Ho letto i racconti della scorsa edizione e la cosa che più mi ha colpito è la lucida analisi, la consapevolezza della propria situazione, delle cause che hanno portato all’errore e in qualche modo anche l’accettazione della condanna. Nessuno cerca pietà o si nasconde dietro fragili paraventi. Nessuna retorica nei racconti, nessuna ricerca di scusanti o attenuanti. Pensa che mettere nero su bianco i propri pensieri e farli conoscere possa essere uno dei passi necessari per allontanarsi dai propri errori e non ripeterli?
Certamente la scrittura è catartica. Quanto alla riabilitazione che può indurre attraverso l’attività di pensiero e di riflessione, credo possa rappresentare una delle componenti del percorso di rieducazione della persona, una delle più incisive, perché la scrittura è vissuta come atto di libertà.
Quali sono stati i riscontri delle varie edizioni?
Molto positivi, a cominciare dai media. Tutti sanno ormai cos’è il Premio Goliarda Sapienza, anche all’estero.

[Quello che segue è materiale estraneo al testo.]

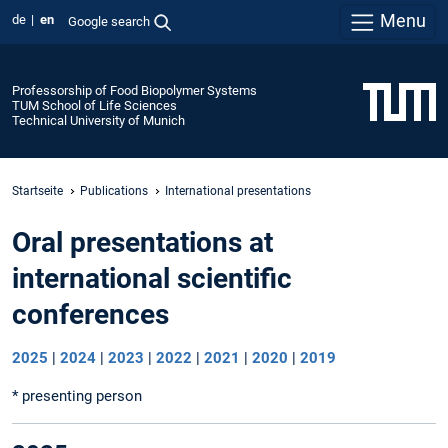
Menu
de
en
Google search
Professorship of Food Biopolymer Systems
TUM School of Life Sciences
Technical University of Munich
Startseite
Publications
International presentations
Oral presentations at
international scientific
conferences
2025
|
2024
|
2023
|
2022
|
2021
|
2020
|
2019
* presenting person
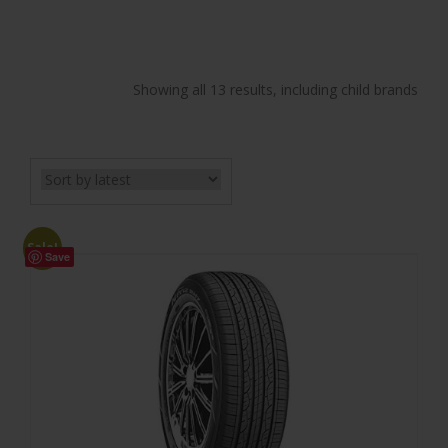
Showing all 13 results, including child brands
Sale!
Save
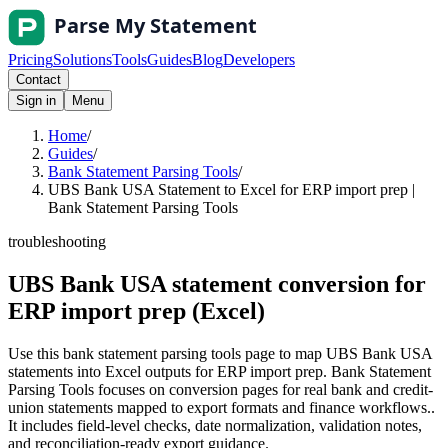
Pricing
Solutions
Tools
Guides
Blog
Developers
Contact
Sign in
Menu
Home
/
Guides
/
Bank Statement Parsing Tools
/
UBS Bank USA Statement to Excel for ERP import prep |
Bank Statement Parsing Tools
troubleshooting
UBS Bank USA statement conversion for
ERP import prep (Excel)
Use this bank statement parsing tools page to map UBS Bank USA
statements into Excel outputs for ERP import prep. Bank Statement
Parsing Tools focuses on conversion pages for real bank and credit-
union statements mapped to export formats and finance workflows..
It includes field-level checks, date normalization, validation notes,
and reconciliation-ready export guidance.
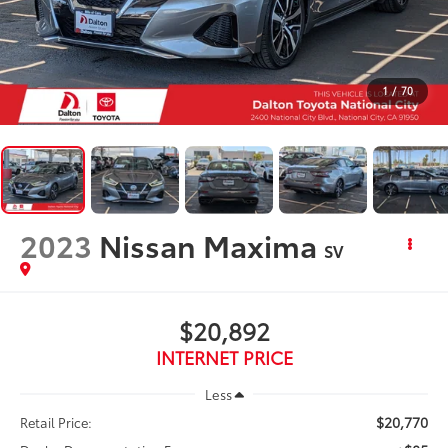
1
/
70
2023
Nissan Maxima
SV
$20,892
INTERNET PRICE
Less
$20,770
Retail Price:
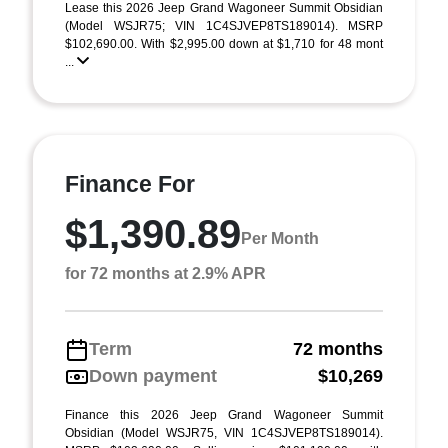
Lease this 2026 Jeep Grand Wagoneer Summit Obsidian
(Model WSJR75; VIN 1C4SJVEP8TS189014). MSRP
$102,690.00. With $2,995.00 down at $1,710 for 48 mont
...
Finance For
$1,390.89
Per Month
for 72 months at 2.9% APR
Term
72 months
Down payment
$10,269
Finance this 2026 Jeep Grand Wagoneer Summit
Obsidian (Model WSJR75, VIN 1C4SJVEP8TS189014).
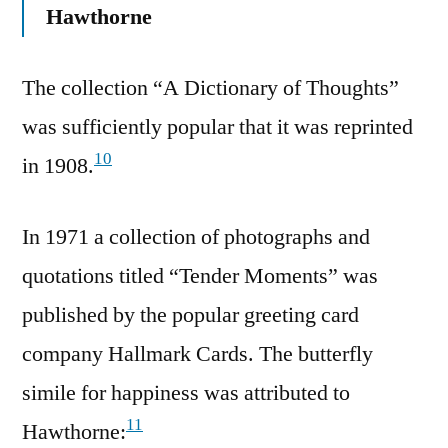
Hawthorne
The collection “A Dictionary of Thoughts”
was sufficiently popular that it was reprinted
10
in 1908.
In 1971 a collection of photographs and
quotations titled “Tender Moments” was
published by the popular greeting card
company Hallmark Cards. The butterfly
simile for happiness was attributed to
11
Hawthorne:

Ha in cantiere altri progetti?
Alcuni sono già in corso d’opera, entrambi realizzati in collaborazione con Rai Fiction. “I corti del Premio Goliarda Sapienza”, è un progetto che riguarda la realizzazione di cortometraggi tratti da racconti finalisti del concorso. Il primo, “Mala Vita”, con Luca Argentero, Francesco Montanari e la regia di Angelo Licata, messo in onda da Rai 3, ha già vinto numerosi premi. Il secondo, “Fuori”, ha come interprete Isabella Ragonese e la regia di Anna Negri. Abbiamo girato alcune scene nel mese di luglio, dentro al carcere femminile di Rebibbia, è stata un’esperienza toccante anche per chi, come me, da un po’ di anni frequenta abitualmente le carceri per andare a conoscere i partecipanti al Premio Goliarda Sapienza. Un altro progetto, dal titolo provvisorio “Web Lab 2.0”, riguarda la realizzazione di una web-serie con un gruppo di giovani dell’Istituto di pena minorile Cesare Beccaria di Milano. La regia sarà di Alessandro D’Alatri. I giovani sono coinvolti sia nella fase d’ideazione del soggetto, sia come attori. E’ un lavoro complesso – non si creda che il rapporto con gli adolescenti sia più semplice che con gli adulti – ma estremamente coinvolgente, una sfida direi.